◆ **DATA LISTING**
--- START ---

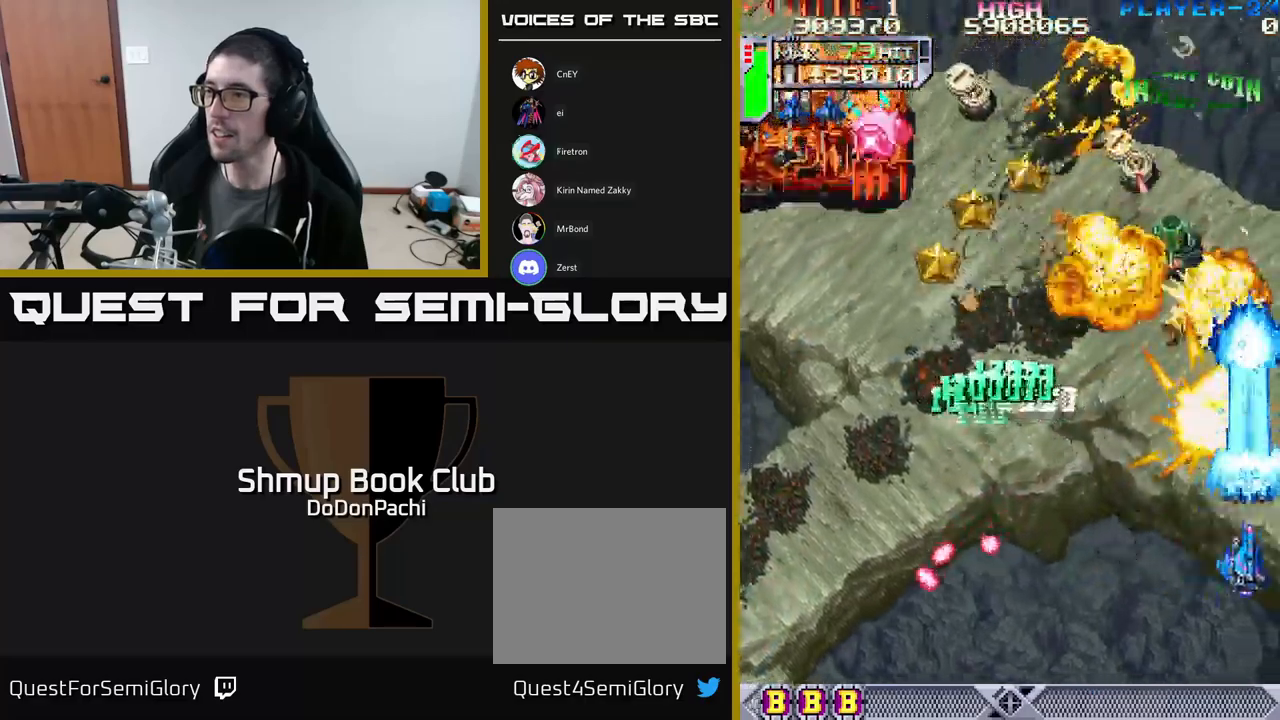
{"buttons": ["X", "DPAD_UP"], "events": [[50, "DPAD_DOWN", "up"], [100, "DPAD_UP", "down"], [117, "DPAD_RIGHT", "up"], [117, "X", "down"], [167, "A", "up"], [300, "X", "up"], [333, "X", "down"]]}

--- END ---
--- START ---

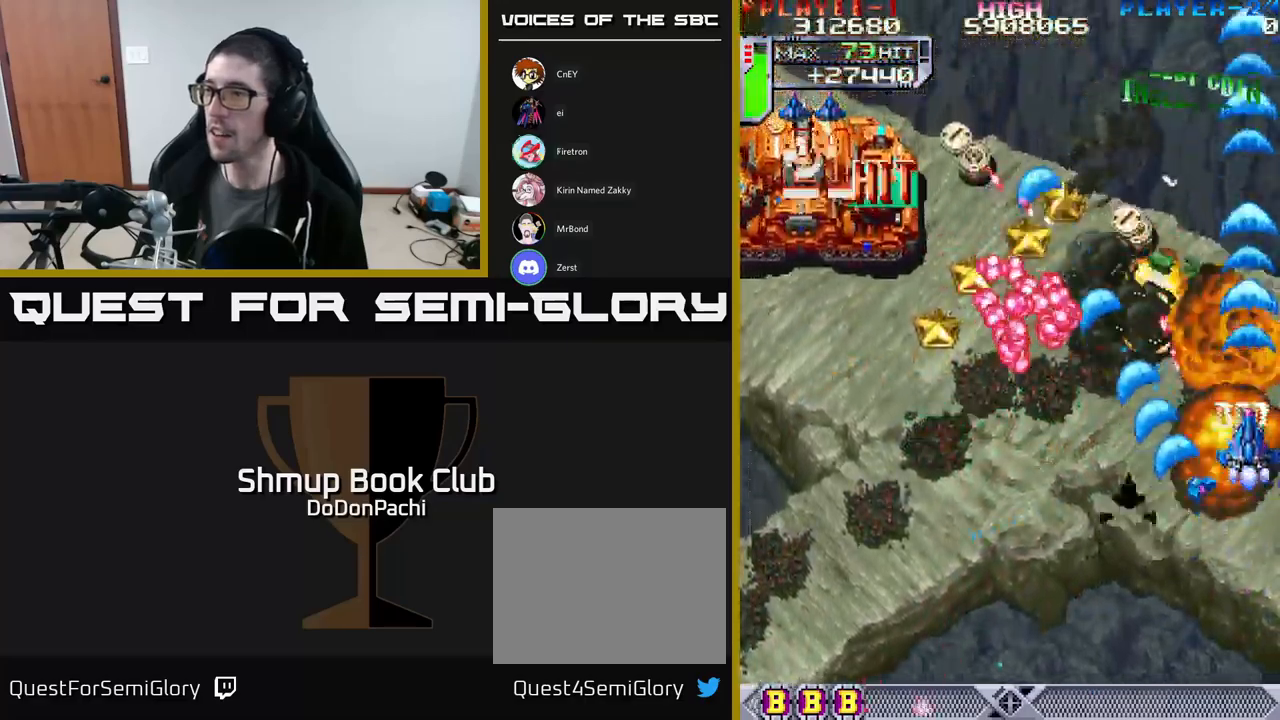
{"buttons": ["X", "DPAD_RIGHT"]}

--- END ---
--- START ---

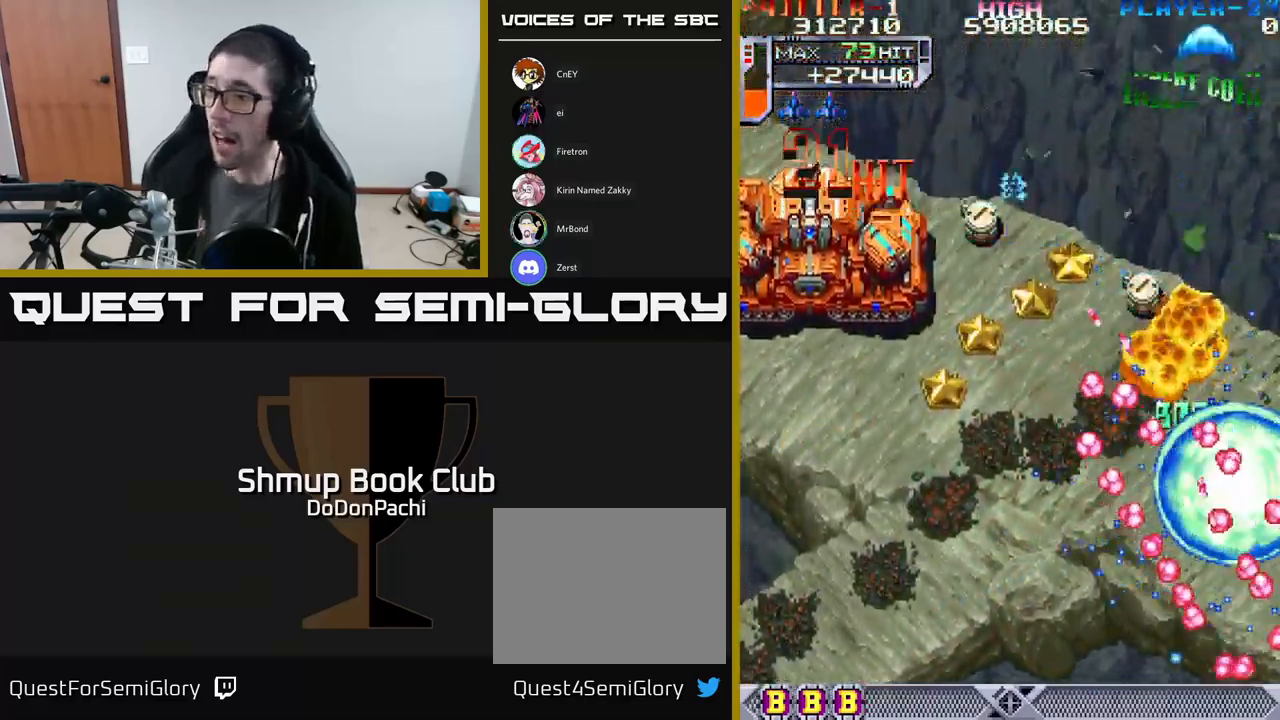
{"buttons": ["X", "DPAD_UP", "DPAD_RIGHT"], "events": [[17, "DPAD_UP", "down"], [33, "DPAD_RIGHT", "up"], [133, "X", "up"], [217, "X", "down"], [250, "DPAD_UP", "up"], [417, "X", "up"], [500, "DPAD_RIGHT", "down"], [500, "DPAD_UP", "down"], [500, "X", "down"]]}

--- END ---

Count up the lines above in which the word "events" appears, and give nothing but that count.

◆ **SOLUTION BELOW**
2